> [Input material]:
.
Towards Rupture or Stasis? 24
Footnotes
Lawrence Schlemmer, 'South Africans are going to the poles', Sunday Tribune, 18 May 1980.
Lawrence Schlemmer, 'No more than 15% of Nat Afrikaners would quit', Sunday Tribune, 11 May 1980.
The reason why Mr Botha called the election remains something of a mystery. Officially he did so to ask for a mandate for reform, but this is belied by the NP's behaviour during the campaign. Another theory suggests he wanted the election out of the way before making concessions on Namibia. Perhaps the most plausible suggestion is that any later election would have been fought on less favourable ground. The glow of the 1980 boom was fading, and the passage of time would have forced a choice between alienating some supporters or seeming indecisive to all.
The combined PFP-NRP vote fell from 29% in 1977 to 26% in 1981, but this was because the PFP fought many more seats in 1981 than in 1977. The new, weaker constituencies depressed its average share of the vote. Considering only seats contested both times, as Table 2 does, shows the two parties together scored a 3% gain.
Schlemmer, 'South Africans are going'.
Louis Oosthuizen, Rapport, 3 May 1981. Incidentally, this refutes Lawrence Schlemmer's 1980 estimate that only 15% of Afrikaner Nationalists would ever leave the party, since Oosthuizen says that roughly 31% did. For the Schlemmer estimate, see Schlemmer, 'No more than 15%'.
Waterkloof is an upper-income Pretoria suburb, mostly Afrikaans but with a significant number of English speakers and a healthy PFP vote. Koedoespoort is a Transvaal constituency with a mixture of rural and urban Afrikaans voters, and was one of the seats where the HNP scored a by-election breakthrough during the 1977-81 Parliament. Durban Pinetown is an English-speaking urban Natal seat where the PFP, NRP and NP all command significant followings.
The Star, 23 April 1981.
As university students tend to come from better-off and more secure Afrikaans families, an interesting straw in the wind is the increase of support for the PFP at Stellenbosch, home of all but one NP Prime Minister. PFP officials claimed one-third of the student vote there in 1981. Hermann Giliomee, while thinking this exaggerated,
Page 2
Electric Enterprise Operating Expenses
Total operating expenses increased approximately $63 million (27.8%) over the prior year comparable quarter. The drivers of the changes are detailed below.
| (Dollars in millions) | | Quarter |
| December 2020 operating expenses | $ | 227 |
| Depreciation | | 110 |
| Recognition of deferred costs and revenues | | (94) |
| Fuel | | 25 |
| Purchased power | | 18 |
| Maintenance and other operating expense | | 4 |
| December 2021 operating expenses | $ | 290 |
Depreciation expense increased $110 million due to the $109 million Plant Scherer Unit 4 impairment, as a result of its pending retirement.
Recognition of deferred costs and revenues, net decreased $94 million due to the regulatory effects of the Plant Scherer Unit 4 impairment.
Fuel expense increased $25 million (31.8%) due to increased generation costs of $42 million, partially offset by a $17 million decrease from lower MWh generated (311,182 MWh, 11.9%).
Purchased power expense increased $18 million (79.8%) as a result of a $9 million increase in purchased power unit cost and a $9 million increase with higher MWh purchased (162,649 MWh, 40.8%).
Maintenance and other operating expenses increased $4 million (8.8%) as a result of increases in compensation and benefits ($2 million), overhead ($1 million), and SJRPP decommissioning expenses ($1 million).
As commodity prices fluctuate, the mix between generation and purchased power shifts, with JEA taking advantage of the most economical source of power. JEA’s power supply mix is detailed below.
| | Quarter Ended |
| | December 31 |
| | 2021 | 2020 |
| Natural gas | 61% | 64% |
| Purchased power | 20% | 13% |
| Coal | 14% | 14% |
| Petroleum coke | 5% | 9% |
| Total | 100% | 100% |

> [Task description]:
All of the records above should be repeated exactly.

> [Written solution]:
.
Towards Rupture or Stasis? 24
Footnotes
Lawrence Schlemmer, 'South Africans are going to the poles', Sunday Tribune, 18 May 1980.
Lawrence Schlemmer, 'No more than 15% of Nat Afrikaners would quit', Sunday Tribune, 11 May 1980.
The reason why Mr Botha called the election remains something of a mystery. Officially he did so to ask for a mandate for reform, but this is belied by the NP's behaviour during the campaign. Another theory suggests he wanted the election out of the way before making concessions on Namibia. Perhaps the most plausible suggestion is that any later election would have been fought on less favourable ground. The glow of the 1980 boom was fading, and the passage of time would have forced a choice between alienating some supporters or seeming indecisive to all.
The combined PFP-NRP vote fell from 29% in 1977 to 26% in 1981, but this was because the PFP fought many more seats in 1981 than in 1977. The new, weaker constituencies depressed its average share of the vote. Considering only seats contested both times, as Table 2 does, shows the two parties together scored a 3% gain.
Schlemmer, 'South Africans are going'.
Louis Oosthuizen, Rapport, 3 May 1981. Incidentally, this refutes Lawrence Schlemmer's 1980 estimate that only 15% of Afrikaner Nationalists would ever leave the party, since Oosthuizen says that roughly 31% did. For the Schlemmer estimate, see Schlemmer, 'No more than 15%'.
Waterkloof is an upper-income Pretoria suburb, mostly Afrikaans but with a significant number of English speakers and a healthy PFP vote. Koedoespoort is a Transvaal constituency with a mixture of rural and urban Afrikaans voters, and was one of the seats where the HNP scored a by-election breakthrough during the 1977-81 Parliament. Durban Pinetown is an English-speaking urban Natal seat where the PFP, NRP and NP all command significant followings.
The Star, 23 April 1981.
As university students tend to come from better-off and more secure Afrikaans families, an interesting straw in the wind is the increase of support for the PFP at Stellenbosch, home of all but one NP Prime Minister. PFP officials claimed one-third of the student vote there in 1981. Hermann Giliomee, while thinking this exaggerated,
Page 2
Electric Enterprise Operating Expenses
Total operating expenses increased approximately $63 million (27.8%) over the prior year comparable quarter. The drivers of the changes are detailed below.
| (Dollars in millions) | | Quarter |
| December 2020 operating expenses | $ | 227 |
| Depreciation | | 110 |
| Recognition of deferred costs and revenues | | (94) |
| Fuel | | 25 |
| Purchased power | | 18 |
| Maintenance and other operating expense | | 4 |
| December 2021 operating expenses | $ | 290 |
Depreciation expense increased $110 million due to the $109 million Plant Scherer Unit 4 impairment, as a result of its pending retirement.
Recognition of deferred costs and revenues, net decreased $94 million due to the regulatory effects of the Plant Scherer Unit 4 impairment.
Fuel expense increased $25 million (31.8%) due to increased generation costs of $42 million, partially offset by a $17 million decrease from lower MWh generated (311,182 MWh, 11.9%).
Purchased power expense increased $18 million (79.8%) as a result of a $9 million increase in purchased power unit cost and a $9 million increase with higher MWh purchased (162,649 MWh, 40.8%).
Maintenance and other operating expenses increased $4 million (8.8%) as a result of increases in compensation and benefits ($2 million), overhead ($1 million), and SJRPP decommissioning expenses ($1 million).
As commodity prices fluctuate, the mix between generation and purchased power shifts, with JEA taking advantage of the most economical source of power. JEA’s power supply mix is detailed below.
| | Quarter Ended |
| | December 31 |
| | 2021 | 2020 |
| Natural gas | 61% | 64% |
| Purchased power | 20% | 13% |
| Coal | 14% | 14% |
| Petroleum coke | 5% | 9% |
| Total | 100% | 100% |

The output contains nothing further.